I expect the final result would be something kind of like hieroglyphics, using symbolic stand-ins and metaphors and modifying them to communicate greater meaning, since the tie with sculpture would mean the markings and symbols would likely come from pictures... or the equivalent thereof, sonar-images, it's just the difference between image-first pictographs or logographs and sound-based syllabic and alphabetic symbols.

So, stepping back a little to see the whole picture - I expect your dolphin people would be starting with large, heavy markers (stones arranged in patterns and sunk partially into sand) and the rough shaping of preexisting structures, since these would be easier to see and to shape, and consequently they would only be made for very important things. Over time, the importance of adding more and more information would prioritize space, and the symbols would shrink and become more abstract, and could be afforded for more trivial things.

Physiologically, I think your dolphins would be gripping their tools in their snout, since modifying a fin would directly impact their speed and swimming ability. It might be possible, though, to modify some of the teeth near the back of the snout for gripping (the front teeth being needed for hunting with, looks like conical teeth to grab with). This would also have the effect of placing the tool being gripped close to the eye, the better to see what they're working on - dolphin eyes can move independently, and I'm not sure their vision overlaps as much as ours does to focus on details at the tip of the snout.

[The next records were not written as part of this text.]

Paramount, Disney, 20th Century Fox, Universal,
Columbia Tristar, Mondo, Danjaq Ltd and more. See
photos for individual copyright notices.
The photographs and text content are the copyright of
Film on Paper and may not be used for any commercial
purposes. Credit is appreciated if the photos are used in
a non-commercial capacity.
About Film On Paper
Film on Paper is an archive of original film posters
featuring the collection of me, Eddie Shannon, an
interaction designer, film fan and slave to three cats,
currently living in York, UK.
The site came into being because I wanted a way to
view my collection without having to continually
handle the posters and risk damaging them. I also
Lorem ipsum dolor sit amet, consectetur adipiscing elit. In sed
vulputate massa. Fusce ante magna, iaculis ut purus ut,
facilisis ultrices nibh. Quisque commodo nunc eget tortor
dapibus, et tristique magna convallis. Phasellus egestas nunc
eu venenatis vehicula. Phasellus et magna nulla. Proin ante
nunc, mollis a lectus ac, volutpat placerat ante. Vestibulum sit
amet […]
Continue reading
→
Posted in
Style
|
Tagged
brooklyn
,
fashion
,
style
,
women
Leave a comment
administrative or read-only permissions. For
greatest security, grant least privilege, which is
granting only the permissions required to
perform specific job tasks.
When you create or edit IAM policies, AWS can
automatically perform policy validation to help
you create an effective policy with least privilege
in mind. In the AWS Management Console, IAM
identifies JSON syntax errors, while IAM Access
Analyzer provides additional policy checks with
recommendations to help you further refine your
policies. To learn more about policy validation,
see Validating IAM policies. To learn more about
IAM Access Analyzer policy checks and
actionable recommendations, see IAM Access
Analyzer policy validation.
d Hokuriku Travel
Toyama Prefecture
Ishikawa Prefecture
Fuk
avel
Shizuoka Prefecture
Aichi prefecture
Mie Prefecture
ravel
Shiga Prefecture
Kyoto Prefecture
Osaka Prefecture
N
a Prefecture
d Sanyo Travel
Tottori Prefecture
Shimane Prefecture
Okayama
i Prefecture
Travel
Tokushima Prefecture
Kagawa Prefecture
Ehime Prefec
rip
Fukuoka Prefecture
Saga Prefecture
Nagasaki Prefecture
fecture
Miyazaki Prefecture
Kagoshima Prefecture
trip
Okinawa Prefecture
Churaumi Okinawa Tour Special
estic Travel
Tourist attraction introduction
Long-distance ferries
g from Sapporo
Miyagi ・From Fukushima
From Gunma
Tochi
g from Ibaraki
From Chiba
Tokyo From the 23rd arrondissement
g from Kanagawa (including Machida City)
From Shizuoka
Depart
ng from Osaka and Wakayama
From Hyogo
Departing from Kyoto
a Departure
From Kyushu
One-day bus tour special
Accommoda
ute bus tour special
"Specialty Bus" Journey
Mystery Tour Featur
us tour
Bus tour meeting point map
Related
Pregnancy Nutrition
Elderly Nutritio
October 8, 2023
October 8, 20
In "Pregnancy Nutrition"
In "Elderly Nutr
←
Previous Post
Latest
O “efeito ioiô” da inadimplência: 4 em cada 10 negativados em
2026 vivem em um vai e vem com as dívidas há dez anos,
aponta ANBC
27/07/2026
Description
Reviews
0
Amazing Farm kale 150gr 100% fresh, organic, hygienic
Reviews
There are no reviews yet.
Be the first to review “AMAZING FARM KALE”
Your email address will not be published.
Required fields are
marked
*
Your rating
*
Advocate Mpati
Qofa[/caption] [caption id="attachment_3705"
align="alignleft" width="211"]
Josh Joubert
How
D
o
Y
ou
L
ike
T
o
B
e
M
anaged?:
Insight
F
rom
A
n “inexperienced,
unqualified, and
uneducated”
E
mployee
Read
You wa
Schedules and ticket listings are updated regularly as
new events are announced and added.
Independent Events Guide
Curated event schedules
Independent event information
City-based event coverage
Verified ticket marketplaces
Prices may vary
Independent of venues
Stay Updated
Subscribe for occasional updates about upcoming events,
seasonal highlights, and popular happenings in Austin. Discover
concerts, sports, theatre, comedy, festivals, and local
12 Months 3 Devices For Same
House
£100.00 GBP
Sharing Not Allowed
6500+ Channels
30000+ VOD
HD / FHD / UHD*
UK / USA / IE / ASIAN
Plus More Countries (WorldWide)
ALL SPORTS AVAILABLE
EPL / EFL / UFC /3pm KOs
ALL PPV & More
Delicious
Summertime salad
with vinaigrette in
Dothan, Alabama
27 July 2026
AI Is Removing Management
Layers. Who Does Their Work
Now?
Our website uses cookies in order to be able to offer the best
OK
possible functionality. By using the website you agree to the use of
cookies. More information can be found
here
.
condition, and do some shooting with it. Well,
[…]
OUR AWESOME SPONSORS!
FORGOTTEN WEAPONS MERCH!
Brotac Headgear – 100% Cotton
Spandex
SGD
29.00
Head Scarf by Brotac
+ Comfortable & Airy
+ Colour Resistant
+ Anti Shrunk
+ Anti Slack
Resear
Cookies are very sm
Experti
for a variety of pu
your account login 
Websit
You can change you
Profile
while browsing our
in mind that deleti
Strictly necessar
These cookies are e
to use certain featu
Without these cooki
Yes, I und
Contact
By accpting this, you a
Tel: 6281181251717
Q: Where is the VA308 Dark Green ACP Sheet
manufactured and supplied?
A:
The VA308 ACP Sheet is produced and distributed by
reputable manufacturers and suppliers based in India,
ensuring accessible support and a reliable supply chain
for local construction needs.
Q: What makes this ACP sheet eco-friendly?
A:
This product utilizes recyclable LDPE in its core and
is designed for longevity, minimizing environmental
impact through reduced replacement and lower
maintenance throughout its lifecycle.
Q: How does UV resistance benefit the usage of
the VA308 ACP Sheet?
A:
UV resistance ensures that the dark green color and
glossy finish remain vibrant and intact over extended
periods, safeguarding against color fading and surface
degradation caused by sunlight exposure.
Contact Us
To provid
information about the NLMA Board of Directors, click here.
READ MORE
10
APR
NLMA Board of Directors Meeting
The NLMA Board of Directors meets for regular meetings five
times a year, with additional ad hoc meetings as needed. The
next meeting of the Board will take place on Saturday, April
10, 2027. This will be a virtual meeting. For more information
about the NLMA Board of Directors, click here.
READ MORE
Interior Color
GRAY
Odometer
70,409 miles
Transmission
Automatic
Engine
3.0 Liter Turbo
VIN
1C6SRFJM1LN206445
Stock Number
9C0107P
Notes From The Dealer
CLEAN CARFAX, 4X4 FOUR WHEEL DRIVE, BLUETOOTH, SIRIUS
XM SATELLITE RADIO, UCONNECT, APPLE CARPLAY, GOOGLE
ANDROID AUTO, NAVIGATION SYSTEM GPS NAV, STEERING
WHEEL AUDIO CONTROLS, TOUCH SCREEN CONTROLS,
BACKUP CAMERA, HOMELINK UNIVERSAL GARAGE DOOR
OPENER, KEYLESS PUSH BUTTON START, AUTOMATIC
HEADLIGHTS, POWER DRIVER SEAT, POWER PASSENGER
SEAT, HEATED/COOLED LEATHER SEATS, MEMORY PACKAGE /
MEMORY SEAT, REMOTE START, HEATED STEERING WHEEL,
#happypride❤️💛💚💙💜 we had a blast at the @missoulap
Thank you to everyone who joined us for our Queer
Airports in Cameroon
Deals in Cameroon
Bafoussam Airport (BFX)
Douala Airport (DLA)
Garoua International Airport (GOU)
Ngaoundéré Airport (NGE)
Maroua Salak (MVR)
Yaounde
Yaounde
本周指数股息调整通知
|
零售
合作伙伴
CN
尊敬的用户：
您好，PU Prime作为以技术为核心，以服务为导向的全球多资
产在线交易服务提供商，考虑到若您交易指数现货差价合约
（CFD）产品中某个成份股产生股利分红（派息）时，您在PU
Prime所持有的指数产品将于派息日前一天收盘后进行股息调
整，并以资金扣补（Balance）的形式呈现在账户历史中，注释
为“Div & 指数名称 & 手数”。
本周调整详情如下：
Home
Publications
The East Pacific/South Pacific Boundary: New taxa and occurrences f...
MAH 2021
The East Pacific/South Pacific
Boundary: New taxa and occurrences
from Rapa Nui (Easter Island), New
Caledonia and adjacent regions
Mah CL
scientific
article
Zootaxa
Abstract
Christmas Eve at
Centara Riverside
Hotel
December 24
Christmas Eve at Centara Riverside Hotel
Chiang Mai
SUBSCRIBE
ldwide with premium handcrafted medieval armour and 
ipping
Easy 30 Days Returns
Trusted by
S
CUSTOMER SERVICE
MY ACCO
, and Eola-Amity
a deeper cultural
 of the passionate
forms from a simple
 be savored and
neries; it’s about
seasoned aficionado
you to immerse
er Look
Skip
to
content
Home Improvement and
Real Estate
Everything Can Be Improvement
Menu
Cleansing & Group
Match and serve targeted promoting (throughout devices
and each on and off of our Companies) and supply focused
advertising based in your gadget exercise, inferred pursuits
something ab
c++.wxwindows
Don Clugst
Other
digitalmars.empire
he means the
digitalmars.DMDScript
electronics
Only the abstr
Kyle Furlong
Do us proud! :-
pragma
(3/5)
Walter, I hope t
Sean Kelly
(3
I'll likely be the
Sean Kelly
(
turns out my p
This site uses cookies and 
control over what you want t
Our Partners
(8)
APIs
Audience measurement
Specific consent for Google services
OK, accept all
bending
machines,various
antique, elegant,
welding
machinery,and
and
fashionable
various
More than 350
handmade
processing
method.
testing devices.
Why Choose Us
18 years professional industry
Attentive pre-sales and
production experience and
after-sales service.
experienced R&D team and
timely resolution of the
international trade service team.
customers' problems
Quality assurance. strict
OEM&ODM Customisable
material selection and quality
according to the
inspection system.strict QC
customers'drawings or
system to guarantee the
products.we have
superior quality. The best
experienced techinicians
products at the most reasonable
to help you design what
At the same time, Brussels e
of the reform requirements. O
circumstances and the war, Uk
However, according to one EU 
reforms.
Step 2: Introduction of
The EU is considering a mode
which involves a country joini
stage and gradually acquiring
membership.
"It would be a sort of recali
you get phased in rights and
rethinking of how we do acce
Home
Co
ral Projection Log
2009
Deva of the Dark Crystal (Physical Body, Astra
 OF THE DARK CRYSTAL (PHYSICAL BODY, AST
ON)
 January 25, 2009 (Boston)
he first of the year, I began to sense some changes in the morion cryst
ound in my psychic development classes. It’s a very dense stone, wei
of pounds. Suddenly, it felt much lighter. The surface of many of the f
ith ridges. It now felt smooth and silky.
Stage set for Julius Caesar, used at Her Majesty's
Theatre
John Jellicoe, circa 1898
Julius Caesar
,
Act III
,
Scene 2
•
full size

It is possible that in addition to back teeth specializing to gripping tools (perhaps coral bits or shell fragments, which can eventually be produced on demand), the side of the mouth or even the tongue might modify to give more dexterity and control for using tools with. I'm sort of picturing a multi-tentacled tongue for very fine dexterity, but it doesn't have to go that way... it just might, once dexterity becomes useful and fine control is translatable to a survival trait.